If you’re hiking and camping wherever you choose, you have the ultimate freedom. You’re not restricted by roads or campsites or kit, you’re free to wander as you choose and explore the incredible scenery around you.
There is of course, some need to have the right kit with you in order to be self sustainable. Unless you’re Bear Grylls you’re not going to be able to live in the wilderness for a camping trip without essential gear.
Below, you’ll be able to find out exactly which kit you need to go solo into the exciting wild and wonderful surroundings you are itching to explore:
You will need a backpack to put all your important stuff in, which makes the backpack one of the most important pieces of kit you will choose.
There is no ‘one size fits all’ backpack for any hiker because there are so many different considerations for each person. Where you are going, what you are doing and how long you’re going for will all affect your pack needs. The pack will also need to fit well to your body and handle the weight you put in and on it.
With the volume you’ll need to think about how much kit you’re taking and how long you’re travelling for. You can get anything from extremely light daypacks all the way to full packs designed for year long trekking.
If you’re unsure, visit an outdoor department store where you can discuss your kit, your trip and your needs and an expert there can help advise you. You’ll also want a waterproof cover for your backpack for extra protection.
In all cases, make sure you don’t opt for a backpack because of how it looks unless it is the right practical choice for you.
Sleep is so important when you’re working hard walking around, exploring, setting a campfire, foraging and cooking. Surviving is actually exhausting right?! So your sleeping gear makes a huge difference because it enables you to sleep comfortably and soundly, helping you wake up feeling refreshed and ready for the next big adventure in the morning.

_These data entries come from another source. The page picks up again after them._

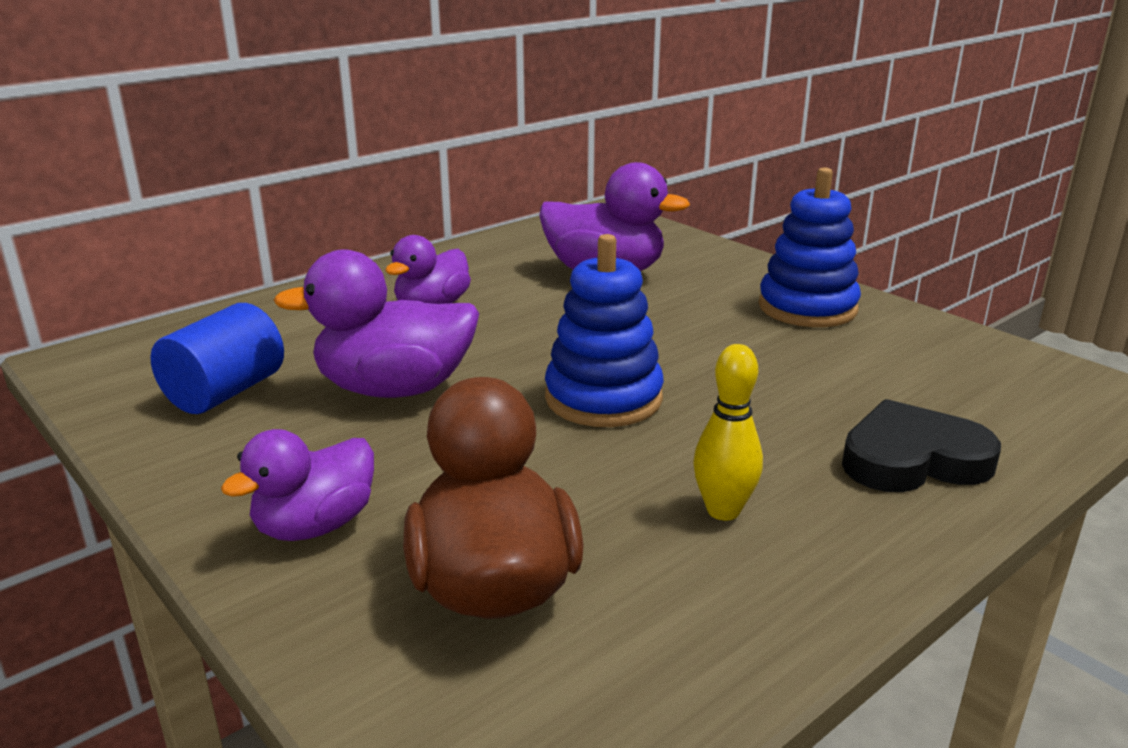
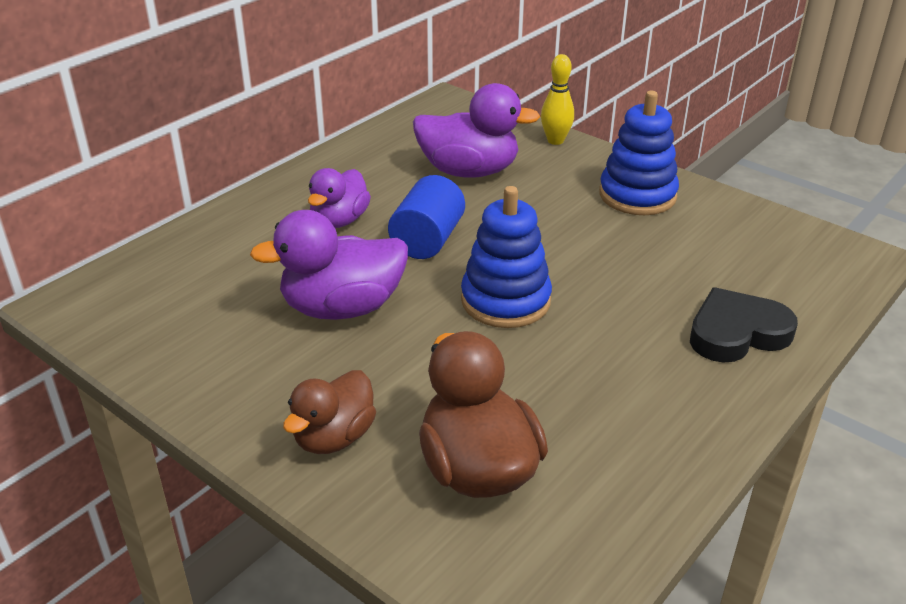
camera: 10 degrees left, 10 degrees up
(225, 392) = (208, 325): blue cylinder -> blue cylinder (427, 240)
(315, 526) = (334, 437): purple duck -> brown duck
(723, 510) = (617, 391): yellow bowling pin -> yellow bowling pin (555, 140)

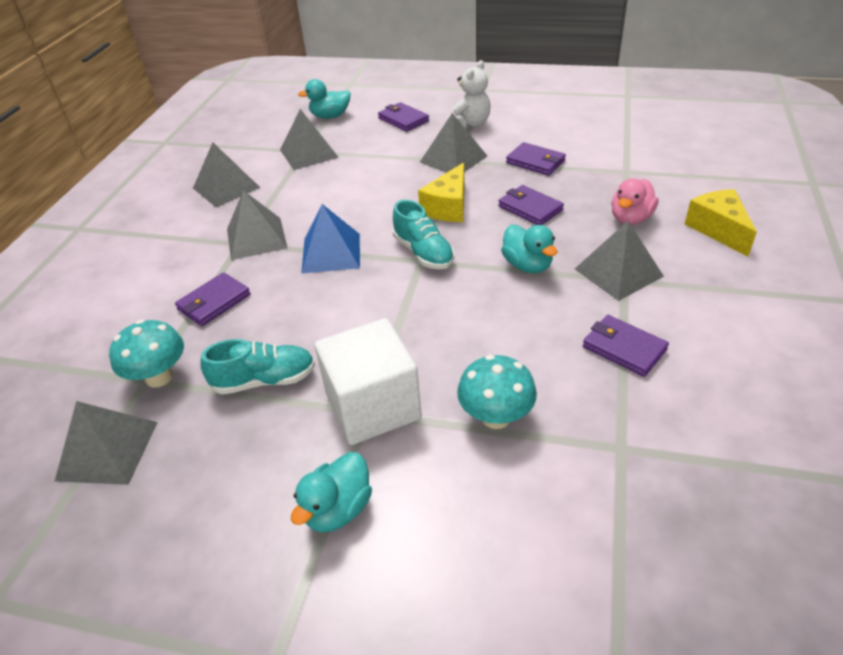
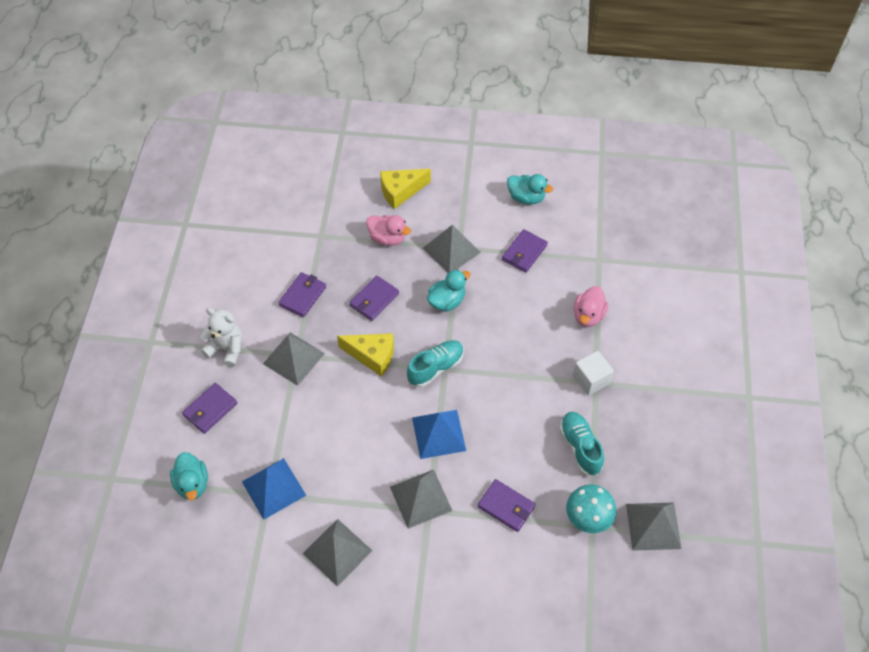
camera: 100 degrees left, 15 degrees up
(309, 153) = (273, 488): grey pyramid -> blue pyramid
(338, 509) = (664, 385): turquoise duck -> turquoise duck (526, 197)
(373, 406) = (591, 379): white cube -> white cube, size x0.59
(496, 417) = (588, 315): turquoise mushroom -> pink duck

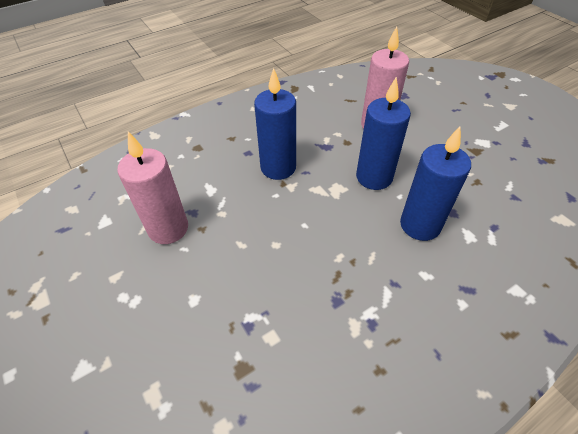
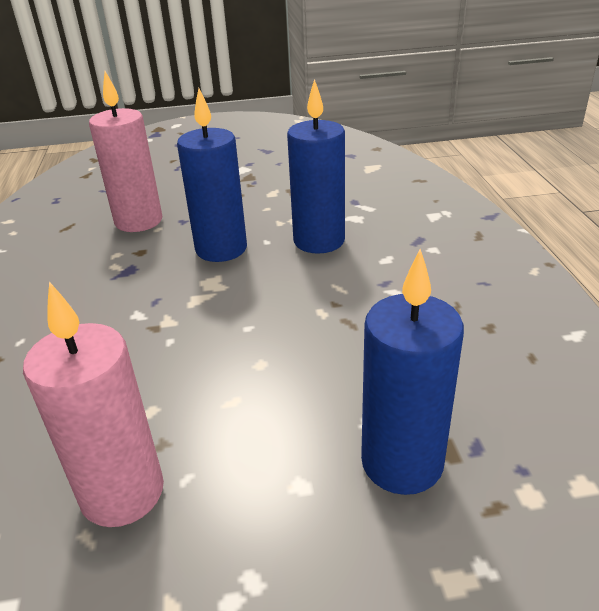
camera: 65 degrees left, 15 degrees down
(278, 167) = (119, 323): blue candle -> blue candle (402, 462)

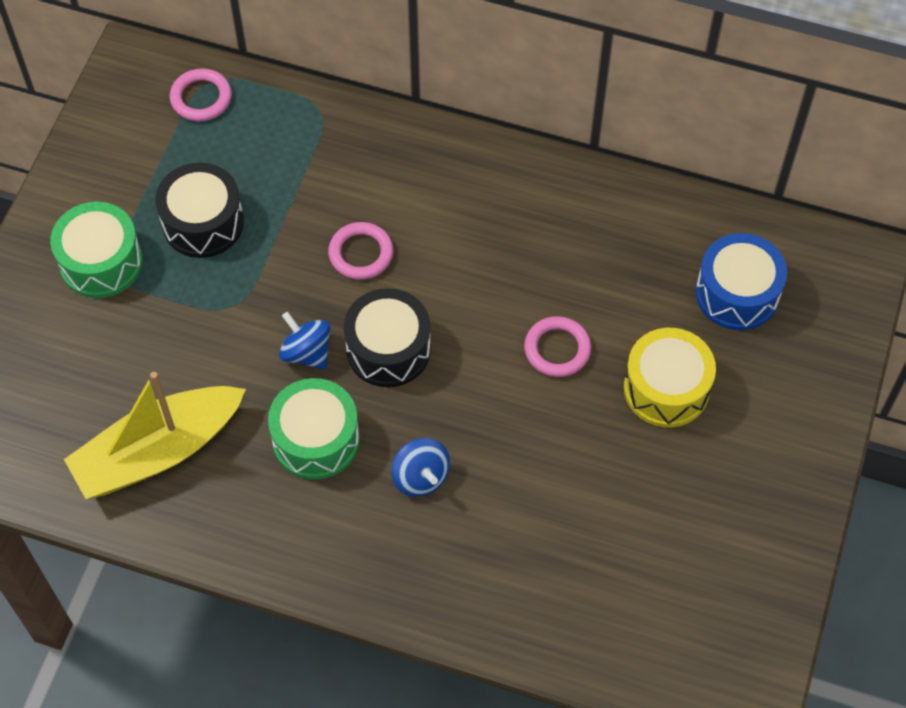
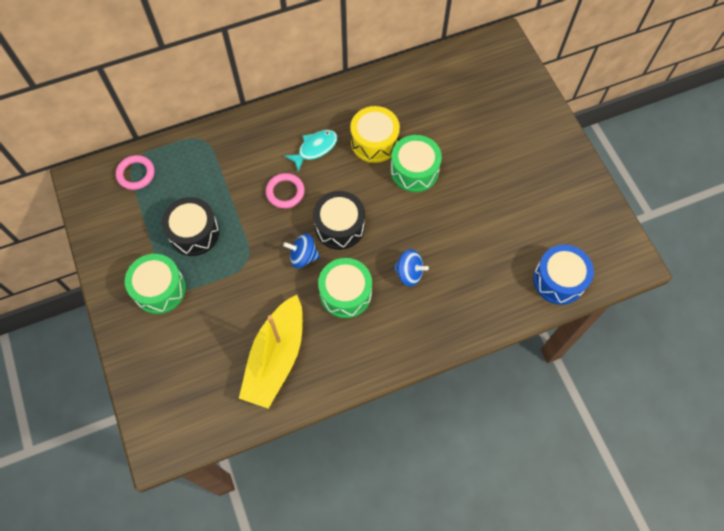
camera: 40 degrees left, 5 degrees up
(452, 225) = (315, 148): none -> turquoise fish
(557, 349) = (414, 170): pink ring -> green drum
(666, 388) = (476, 153): yellow drum -> yellow drum (374, 142)
(737, 293) = (466, 91): blue drum -> blue drum (559, 280)

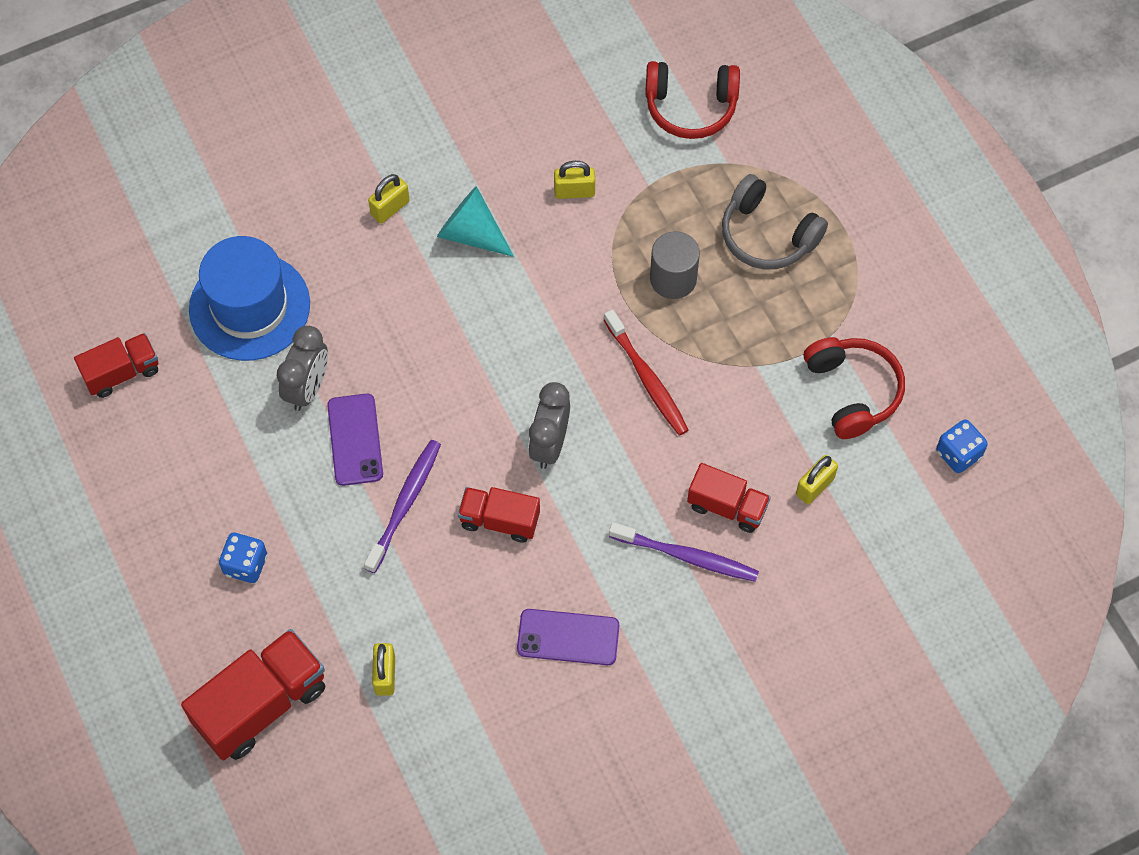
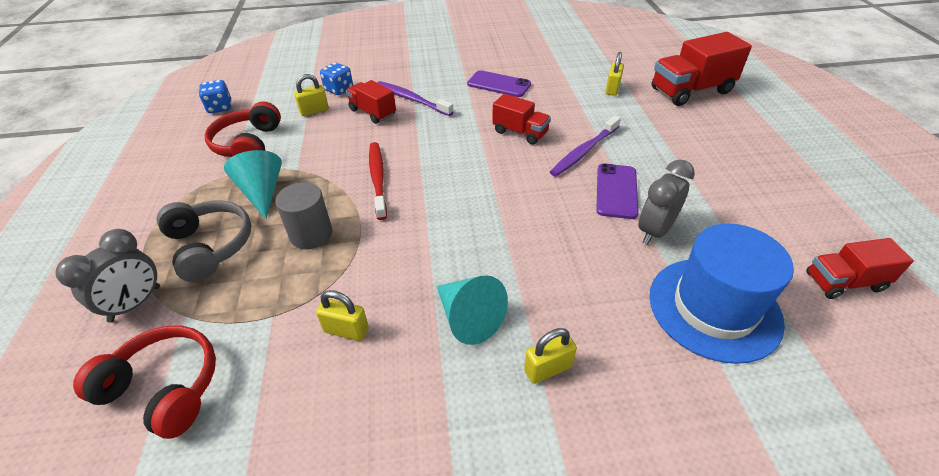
camera: 160 degrees left, 20 degrees down
(245, 565) = (705, 145): blue dice -> blue dice (339, 90)
(549, 444) = (469, 160): grey clock -> grey clock (135, 304)
(770, 318) = (262, 192): none -> turquoise cone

One of your most important pieces of kit is your tent. Because you’re carrying it around with you, you’ll want a lightweight tent which is easy to put up and put away. Inside that tent you’ll be putting a sleeping bag, a mat and a pillow. You could buy an all-in-one sleeping suit but they are quite bulky as one unit, so they might not be as practical choice as you think. Duck down sleeping bags tend to be the warmest but they can be difficult to care for, and expensive. If you do opt for duck down, checkout this useful video on caring for the bag whilst camping and at home when it is being stored.
You might also want to consider opting for hammocking with a sleeping bag instead of using a tent. This handy video tells you more about camping this way.
It will be a bit heavy carrying around metal tins with you in a backpack, so you’ll need some sort of cooking kit, even if it is just to heat up some water for a brew in the morning. A portable camping stove and fuel is a good start. Then you’ll want perhaps one mess tin you can cook with and a camping mug.
A set of cutlery or a multi-tool is also a good idea, as well as a water bladder, some smaller water bottles, food and a washcloth. How little you take it up to you. Some people hunt, prepare, cook and eat off the same penknife so, your level of Bear Grylls style survival is your decision!
Survival kit is all dependent on your experience, your preferences and your skills. Ideally, you’ll have a combination of ‘analogue’ items and more modern items so you’re not depending on either type for information or help. For example: you might have a GPS device you power using camping solar panels. If for any reason your GPS device fails, or you don’t get the weather you were expecting, you will instead want a map and a compass.
Here are some survival kit choices you will want to consider:
- Waterproof bags
- A light towel
- Matches/ fire lighting kit
- Swiss Army Knife
- Anti-bacterial gel
- Toilet roll
- A tarp
You can read more tips about the right kind of ‘survival’ gear to take camping with you in this handy article.
What you wear when you hike and camp has a huge impact on your comfort levels and ultimately your happiness. It only takes one day of rubbing hiking boots to make a mega-blister that will have you miserable for days. Ill fitting trousers or shorts can cause chaffing. Clothes that aren’t weatherproof can leave you cold and possibly contribute towards you getting sick. Think carefully about every single piece of clothing you will be wearing and never take something you have never worn before because it could be a big regret if it turns out to be ill-fitting or uncomfortable.
“The outside is the only place we can truly be inside the world.”
― Daniel J. Rice
Take Your Time
Whatever you do, take your time. Your safety, comfort and enjoyment on this trip really will depend a lot on your preparation. The right combination of kit will ensure your solo hiking and camping trip is memorable in all the right ways.